Preparation, characterization and in vitro antioxidant activities of a homogeneous polysaccharide from Prunella vulgaris.

Abstract

Prunella vulgaris is a medicinal and edible homologous plant, commonly used as a folk medicine to treat diseases. The Prunella vulgaris polysaccharides (PVPs) are reported with the antioxidant activity. This work was designed to isolate, characterize, and test the antioxidant activity of purified PVPs from P. vulgaris. A new homogeneous polysaccharide (PVP-1) was prepared by the DEAE column from PVPs, and diverse chromatography/spectroscopy and chemical methods were simultaneously employed to characterize the fine structure of PVP-1. The result showed PVP-1 had a triple helix structure, and the repeating structural unit of PVP-1 was composed of →6)-β-D-Galp-(1→6)-β-D-Galp-(3,1→6)-β-D-Galp-(1→6)-β-D-Galp-(1→ as the main chain, together with →6)-β-D-Galp-(1,3→1)-α-D-Araf-(5→1)-β-D-Galp-(4→1)-α-D-Galp-(2→ and →6)-β-D-Galp-(1,3→1)-α-D-GlcAp-(4→1)-α-D-Glcp-(4→1)-α-D-Galp as the branch chains.
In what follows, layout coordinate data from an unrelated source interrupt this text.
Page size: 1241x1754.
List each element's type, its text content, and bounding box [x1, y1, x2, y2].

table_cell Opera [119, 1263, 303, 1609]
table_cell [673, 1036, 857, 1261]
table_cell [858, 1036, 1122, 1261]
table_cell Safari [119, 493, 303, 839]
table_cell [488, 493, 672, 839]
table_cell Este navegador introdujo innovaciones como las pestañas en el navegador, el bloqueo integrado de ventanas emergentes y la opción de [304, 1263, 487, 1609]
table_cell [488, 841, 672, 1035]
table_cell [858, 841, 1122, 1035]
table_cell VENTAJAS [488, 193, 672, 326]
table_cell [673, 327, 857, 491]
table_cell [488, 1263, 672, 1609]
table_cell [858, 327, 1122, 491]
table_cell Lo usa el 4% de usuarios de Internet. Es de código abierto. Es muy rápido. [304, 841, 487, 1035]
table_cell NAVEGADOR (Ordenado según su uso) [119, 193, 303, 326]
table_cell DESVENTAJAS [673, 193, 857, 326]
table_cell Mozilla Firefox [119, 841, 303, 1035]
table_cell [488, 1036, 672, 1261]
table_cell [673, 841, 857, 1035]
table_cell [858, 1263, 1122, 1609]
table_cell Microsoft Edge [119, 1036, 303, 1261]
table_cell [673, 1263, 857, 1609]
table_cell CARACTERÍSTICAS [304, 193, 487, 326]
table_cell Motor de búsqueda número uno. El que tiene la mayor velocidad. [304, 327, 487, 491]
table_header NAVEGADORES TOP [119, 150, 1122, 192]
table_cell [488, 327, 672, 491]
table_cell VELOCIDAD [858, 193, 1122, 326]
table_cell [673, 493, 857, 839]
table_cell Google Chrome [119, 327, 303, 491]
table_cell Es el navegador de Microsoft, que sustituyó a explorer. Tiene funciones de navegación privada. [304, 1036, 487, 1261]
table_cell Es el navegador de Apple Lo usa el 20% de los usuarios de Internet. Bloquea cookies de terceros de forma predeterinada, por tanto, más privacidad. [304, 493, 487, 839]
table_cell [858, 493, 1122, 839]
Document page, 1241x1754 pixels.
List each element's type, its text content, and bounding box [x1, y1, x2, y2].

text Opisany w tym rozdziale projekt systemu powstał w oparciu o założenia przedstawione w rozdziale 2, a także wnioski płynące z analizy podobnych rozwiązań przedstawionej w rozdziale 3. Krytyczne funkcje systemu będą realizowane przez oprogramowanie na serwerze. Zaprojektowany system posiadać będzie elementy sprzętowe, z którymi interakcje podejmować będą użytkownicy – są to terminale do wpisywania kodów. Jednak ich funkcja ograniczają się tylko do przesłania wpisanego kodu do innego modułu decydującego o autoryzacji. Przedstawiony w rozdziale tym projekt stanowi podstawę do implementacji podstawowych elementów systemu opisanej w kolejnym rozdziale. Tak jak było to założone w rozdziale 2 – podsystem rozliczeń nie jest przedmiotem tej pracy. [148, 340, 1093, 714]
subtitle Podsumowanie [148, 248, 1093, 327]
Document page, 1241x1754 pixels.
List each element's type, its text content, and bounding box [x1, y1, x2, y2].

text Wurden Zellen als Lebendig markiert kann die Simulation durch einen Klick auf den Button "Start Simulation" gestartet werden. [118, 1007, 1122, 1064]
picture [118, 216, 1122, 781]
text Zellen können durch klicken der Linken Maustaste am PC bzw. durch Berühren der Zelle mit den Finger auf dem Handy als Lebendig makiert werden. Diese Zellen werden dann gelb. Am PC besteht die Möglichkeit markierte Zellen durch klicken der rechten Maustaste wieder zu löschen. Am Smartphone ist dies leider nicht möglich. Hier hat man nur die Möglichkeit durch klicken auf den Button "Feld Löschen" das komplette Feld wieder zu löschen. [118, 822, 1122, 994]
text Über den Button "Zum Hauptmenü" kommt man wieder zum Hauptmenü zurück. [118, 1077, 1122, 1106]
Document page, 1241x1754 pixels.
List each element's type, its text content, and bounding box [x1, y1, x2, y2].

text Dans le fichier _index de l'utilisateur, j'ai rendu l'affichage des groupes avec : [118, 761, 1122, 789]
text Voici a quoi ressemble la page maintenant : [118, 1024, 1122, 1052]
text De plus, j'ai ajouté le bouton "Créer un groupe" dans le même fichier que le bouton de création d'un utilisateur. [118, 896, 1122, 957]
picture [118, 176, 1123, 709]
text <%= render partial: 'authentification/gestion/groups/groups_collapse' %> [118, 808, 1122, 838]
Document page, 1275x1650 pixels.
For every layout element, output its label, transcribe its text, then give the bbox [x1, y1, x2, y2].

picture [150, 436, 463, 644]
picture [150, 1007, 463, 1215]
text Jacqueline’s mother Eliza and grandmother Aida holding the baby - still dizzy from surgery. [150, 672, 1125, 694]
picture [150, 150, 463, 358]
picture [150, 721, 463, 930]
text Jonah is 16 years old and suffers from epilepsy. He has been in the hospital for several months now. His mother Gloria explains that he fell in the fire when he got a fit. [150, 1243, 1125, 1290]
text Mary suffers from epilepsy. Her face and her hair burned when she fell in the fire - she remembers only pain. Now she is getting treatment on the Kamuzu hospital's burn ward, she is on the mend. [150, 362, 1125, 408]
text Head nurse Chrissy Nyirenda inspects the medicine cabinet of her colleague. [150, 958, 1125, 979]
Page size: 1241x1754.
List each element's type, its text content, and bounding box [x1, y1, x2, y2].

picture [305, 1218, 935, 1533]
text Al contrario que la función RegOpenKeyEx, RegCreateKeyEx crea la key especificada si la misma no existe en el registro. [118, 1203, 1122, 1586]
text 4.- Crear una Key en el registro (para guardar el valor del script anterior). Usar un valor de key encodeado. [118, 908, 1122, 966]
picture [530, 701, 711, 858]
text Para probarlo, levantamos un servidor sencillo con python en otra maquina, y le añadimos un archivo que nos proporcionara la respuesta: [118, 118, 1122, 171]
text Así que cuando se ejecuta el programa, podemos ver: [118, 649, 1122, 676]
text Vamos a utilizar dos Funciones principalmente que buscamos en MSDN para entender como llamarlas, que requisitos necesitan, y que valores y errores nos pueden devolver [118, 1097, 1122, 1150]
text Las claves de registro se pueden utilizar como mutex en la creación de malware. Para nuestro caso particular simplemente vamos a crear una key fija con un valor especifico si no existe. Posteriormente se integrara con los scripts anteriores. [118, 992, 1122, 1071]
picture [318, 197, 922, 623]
The main monosaccharides of PVP-1 were galactose (Gal, 41.25 %), galactose-OMe (Gal-OMe, 27.73 %), arabinose (Ara, 10.63 %), mannose (Man, 9.86 %), glucose (Glc, 3.88 %), glucuronic acid (GlcA, 2.86 %), ribose (Rib, 1.79 %), and xylose (Xyl, 1.76 %). In addition, the scanning electron microscopy (SEM) displayed that the surface of PVP-1 was rough and porous. PVP-1 gave the scavenging rates of the DPPH, ABTS, and hydroxyl radical lower than vitamin C at the same concentration, with the highest scavenging rate of DPPH radical at 82.71 % ± 4.19 % (5 mg/mL).